*TASK TO COMPLETE*.
Retype the whole listing, please, keeping every line exact and dropping the pictures.

━━━

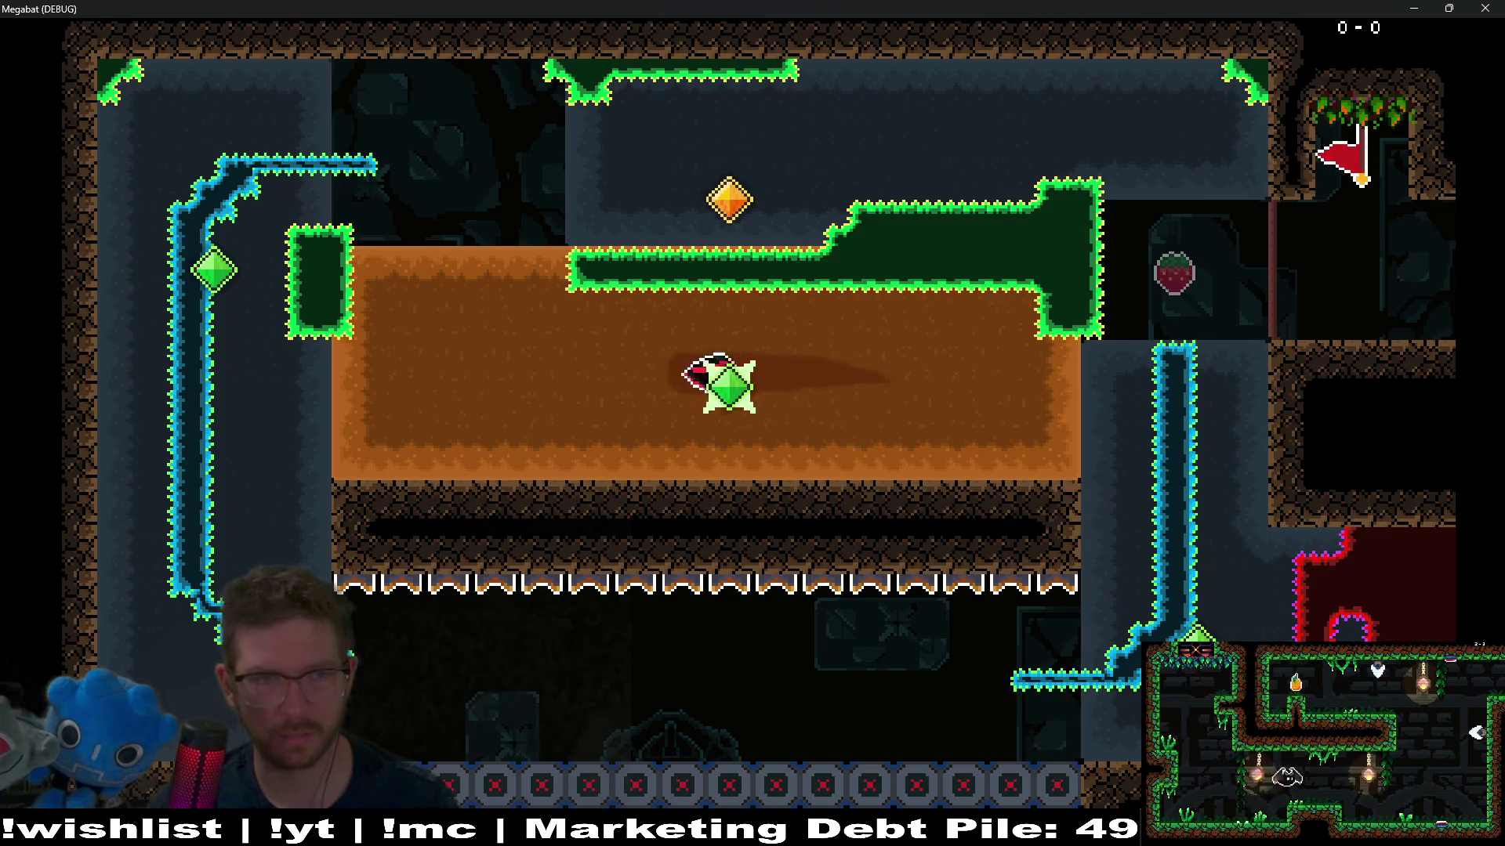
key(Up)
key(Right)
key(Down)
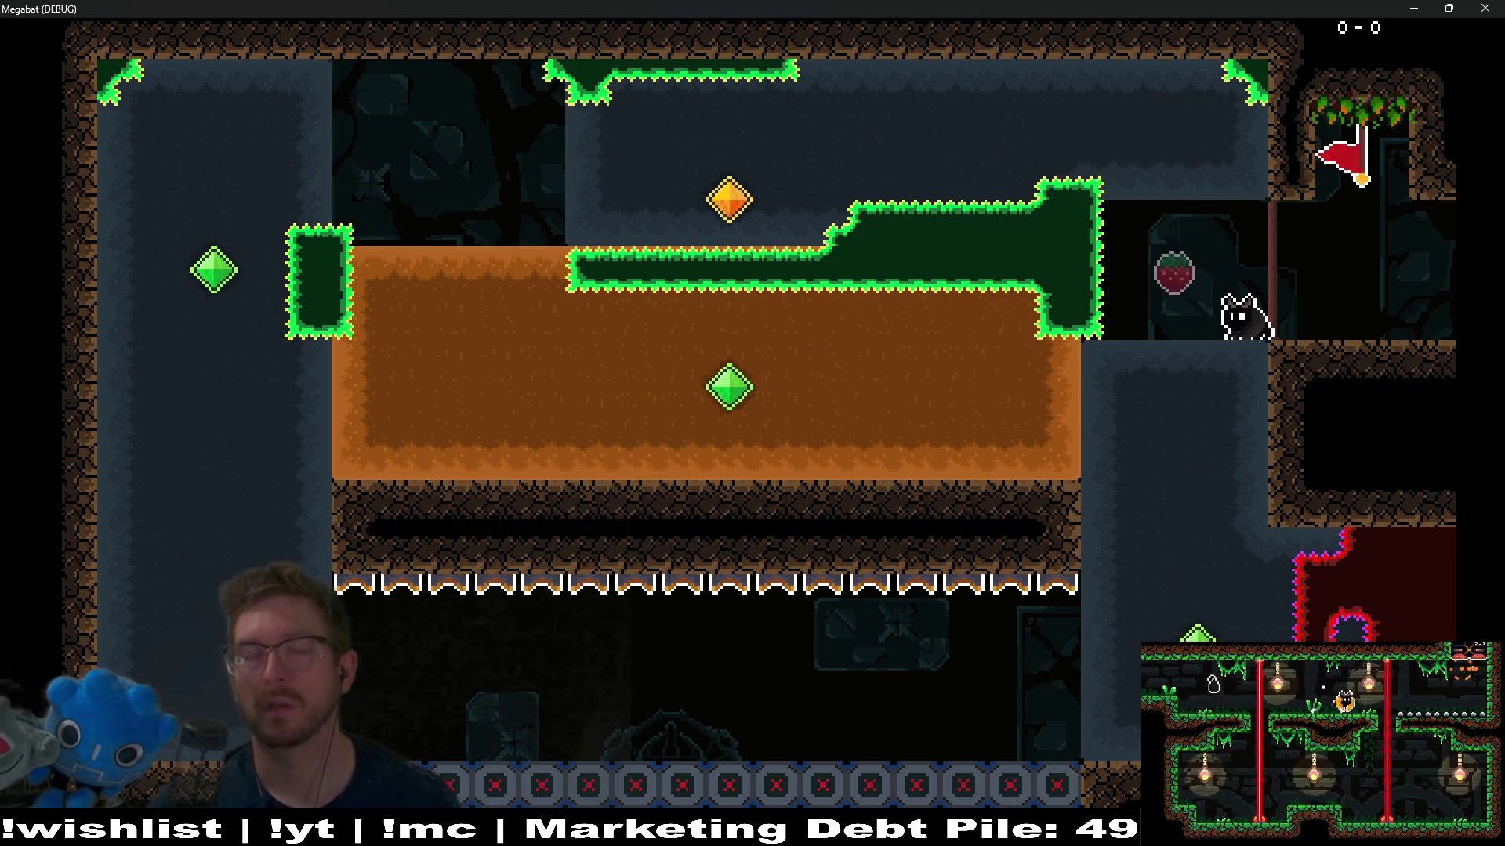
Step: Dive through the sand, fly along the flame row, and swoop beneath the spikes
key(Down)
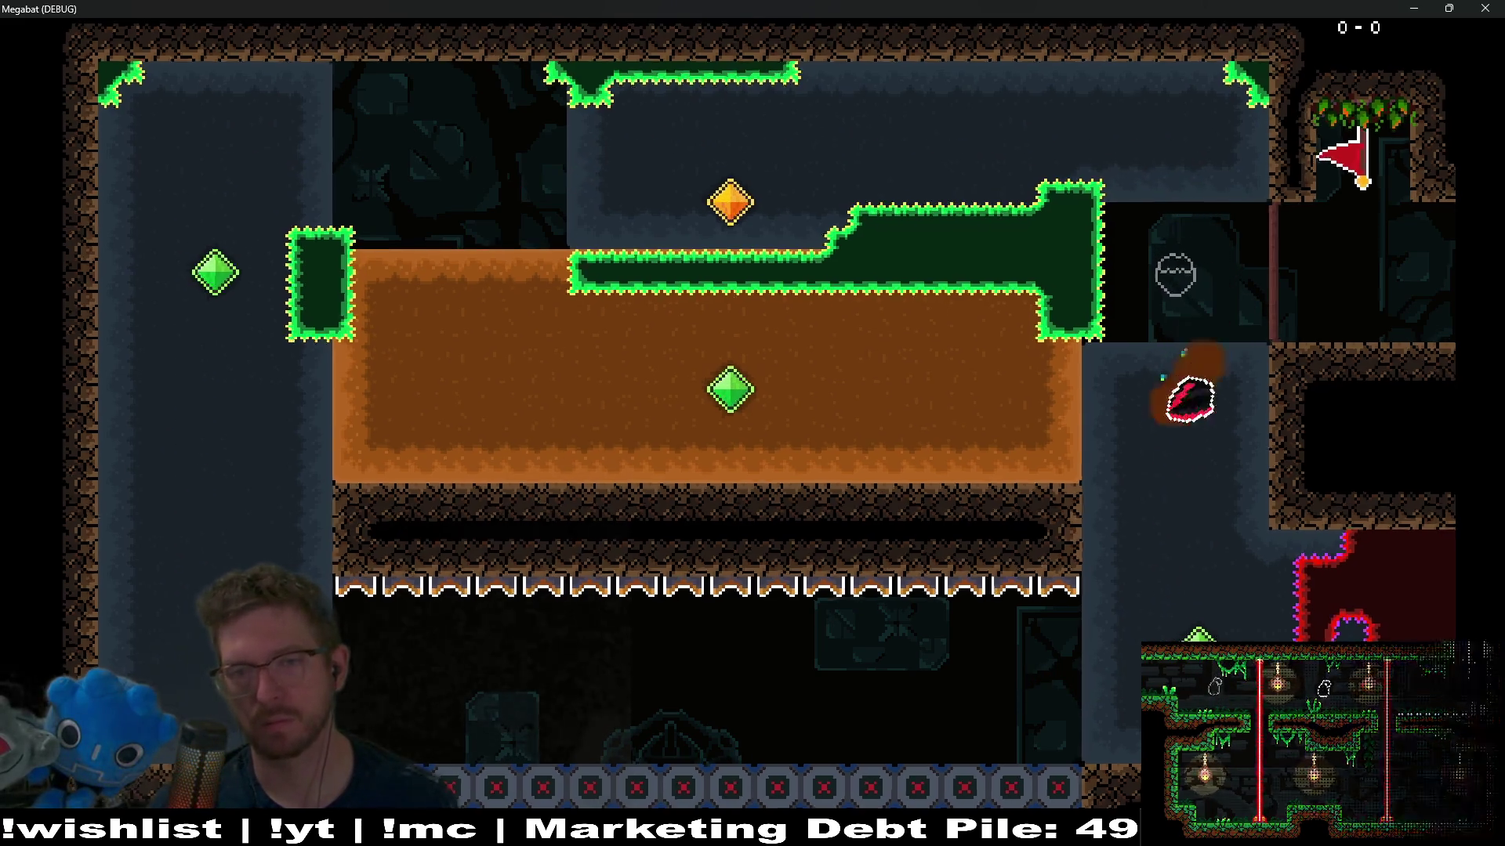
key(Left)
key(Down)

━━━

*RESULT BELOW*.
key(Up)
key(Right)
key(Down)
Step: Dive through the sand, fly along the flame row, and swoop beneath the spikes
key(Down)
key(Left)
key(Down)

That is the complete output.